■ WORK REQUIRED ■
Write what comes next in the study notes on the Torah and its offerings that appear below, picking up after their last sentence.

■ PASSAGE SHOWN ■

········

We note that there are various versions of some of the events contained within the Torah. Just as there are four Gospels. This raises the question as to how we should approach God  – via the Torah or through something more internal and personal. Or both.  Obviously, different theologies have grown out of these approaches – just as between Catholics and Protestants. Does this matter? The stories are what bind us together as a people. That is what makes them important. LL: It could be argued that it is the discussion; the utilization of our minds and the consequent sense of community that is the “Thou’ of Martin Buber. See: https://en.wikipedia.org/wiki/Martin_Buber

Page 707 We have just had the ordination of priests, here we address different kinds of sacrifices. Animal sacrifice is highly problematic theologically and very contrary to modern notions of worship.

9:1 The purgation offering. See Essays on page 734 and 705. Also, the burnt offering. This is happening on the eighth day of the ordination of the priests. The eighth day indicates starting over at a new level – one more than whole. Also, a return to “normal.” The peoples purgation offering, the meal offering, the sacrifice of wellbeing. Note the “elevation offering.” What does “presence” mean here? It could mean the smoke. It is unclear as to what made the people “fall on their faces.” A belief that God was present? How does G manifest to the blind and the deaf? Fire can be sensed by four of the five senses. This is a description of “doing it right.” insofar as the rituals are concerned.

········

■ THE DATA ■
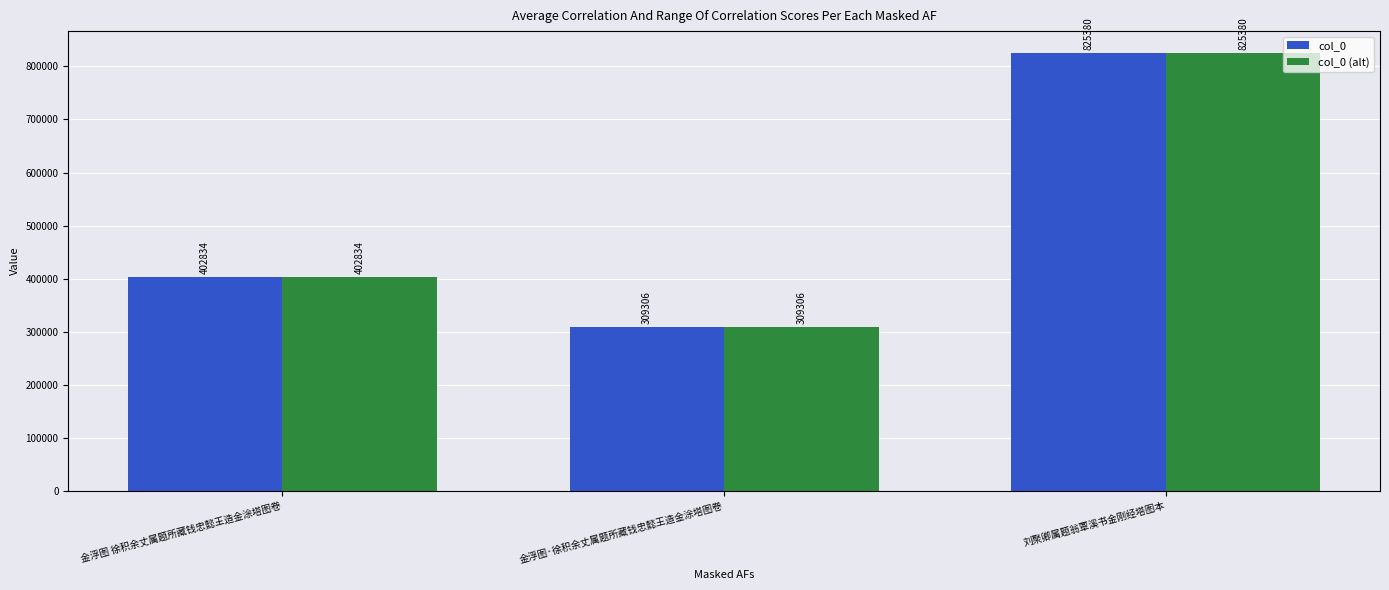

Rank the categories by col_0 (alt) value from highest to lowest.

刘聚卿属题翁覃溪书金刚经塔图本, 金浮图 徐积余丈属题所藏钱忠懿王造金涂塔图卷, 金浮图·徐积余丈属题所藏钱忠懿王造金涂塔图卷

········

■ RESULT FOR THIS TASK ■
10:1 Now come Aaron’s sons Nadah and Abihu. Alien fire consumes them. “You must distinguish between the sacred and profane…” But how does one distinguish? What is the good to the community that comes from this? Why can’t they mourn? Why hasn’t God warned them of the penalty for minor transgressions. Why is Moses explaining this rather than God? Aaron is not allowed to mourn because he is in the middle of the ritual practice. Today Cohanim are not allowed to go to a cemetery or to touch a dead body. The leadership has an obligation to strictly adhere to the proper procedures. They are held to a higher standard.  But what is the “alien fire.?” Compare the story of the Tower of Babel and arrogantly getting too close to God. Consider as well the story of Icarus. See verse nine where God tells Aaron not to drink wine during the ritual – were they drunk? The Rabbis have come up with several interpretations.  Were they excessively ambitious? Discussion of “staying in one’s lane.” “Nadab” means “giving.”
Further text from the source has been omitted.